Translated by Debabrota Basu
Edited by Zakir Hossain Khokan & Monir Ahmod
Migrant Tales is a bilingual anthology of poems by migrant Bengali poets in Singapore. It is published in Singapore and Bangladesh. Following its launch at Singapore migrant worker poetry competition in December, 2016, it is featured at the poetry reading events in Singapore and also the Ekushey (21st) book fair in Dhaka, Bangladesh.
Representation of each poem alternatively in Bengali and English depicts the two-fold existence of migrants. Bengali version reflects the old selves of them that they left at their homes. On the other hand, the English version unveils their endeavour to reinvent themselves in this new space-time. In this new world, they hardly find the caress of their mother tongue but often come across glimpses of old selves and an unquenchable longing to return.
This book is meant to create a poetic bonding between the local residents and the migrant poets. It is also meant to reassure the compatriots that all who left home are not gone.
“Migrant workers are someone whom we’re so familiar with but sometimes we don’t see them, they are invisible. These books flesh out their lives for us to experience, their emotions.” — Reuters
This book is one of the first creation of the Migrant Literature Movement in Singapore. Multiple academic reviews and papers are written on this book, and also multiple workshop sessions in universities, such as Imperial College, Nanyang University of Technology, National University of Singapore, rotated around it.

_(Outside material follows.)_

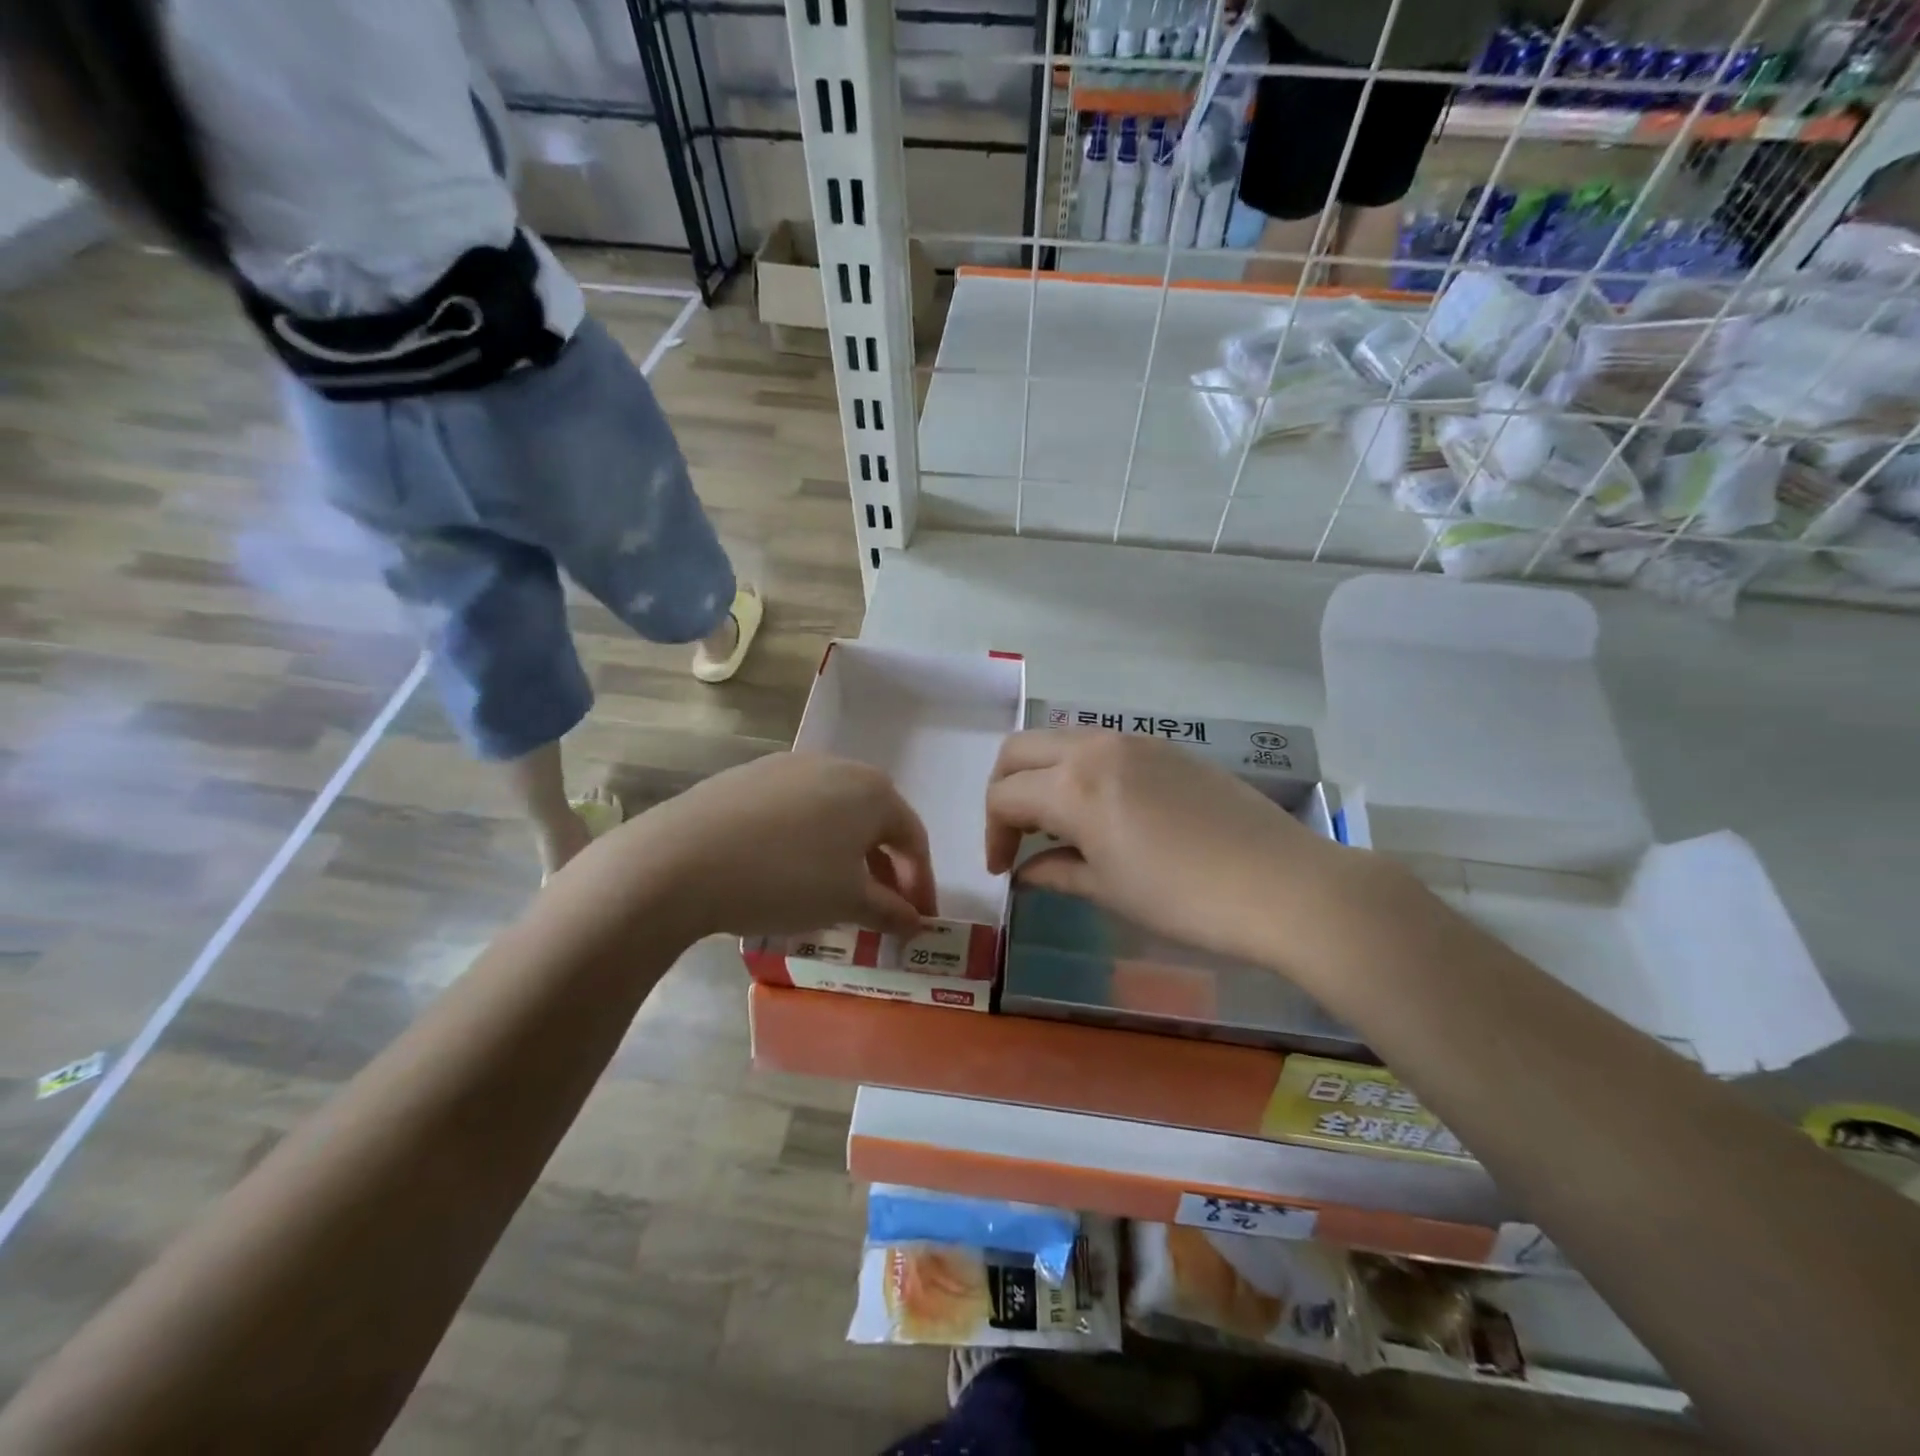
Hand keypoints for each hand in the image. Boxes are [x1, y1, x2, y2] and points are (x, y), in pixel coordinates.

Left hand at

Feel free to read successing creations of migrant workers in Singapore as mentioned in this article.
Director: Siew Hua Yeo
Winner of the 71st Locarno Festival's Golden Leopard prize, 2018 and Asia Pacific Screen Awards, 2018
In the words of IMDb: "A lonely construction worker from China goes missing at a Singapore land reclamation site, and a sleepless police investigator must put himself in the mind of the migrant to uncover the truth beneath all that sand."
It is an artistic creation conceived at the juncture of the Singaporean New Wave and Migrant Literature Movement. As Singaporean cinema scene has begun to engage with the migrant voices, Siew Hua brought his artwork to life. A Land Imagined became Singapore's representative for Oscars. This cinema is followed by a series of documentaries and feature films on migrant lives, which have been showcased in international film festivals, such as the Berlinale, Rotterdam film festival etc.
"An acclaimed Singapore-set mystery" - NY Times
"The long overdue story takes a step into a Singapore you would not have otherwise seen" - Vice
I have been honoured to be an actor in A Land Imagined and also a facilitator in assimilating Bengali, the vernacular of a group of the migrant protagonists.
Director: Debabrota Basu
Script: Debabrota Basu, Naive L Gascon
Zebra Crossing is a poetic play that consists of six poems written by three poets from three countries and different streams of life.
Zebra crossing is a portal that city dwellers use every day to reach destinations and return home. It is a perfect metaphor to portray the layers and colours of life, migration and, above all, to celebrate the shared experience of being human. Zebra Crossing depicts the stories of a mother-daughter pair working as housekeepers, a shoresman, and two city-dwellers reflecting on life. Through these diverse stories, the presentation explores life as a crossroad of unheard human stories, and poetry as the rhythm that unifies them.
In 2018-2019, Zebra Crossing has been featured in Singapore for multiple shows at the Esplande Theatre Concourse, Shantanjali Festival of Arts, Migrant Literature Festival, SingLit Station etc.
It is a pleasure that the play is reopened again in 2020 after my departure from Singapore.
Zebra Crossing invites you to sail with them through a poetic voyage, which builds bridges between different shores to celebrate a universal human identity.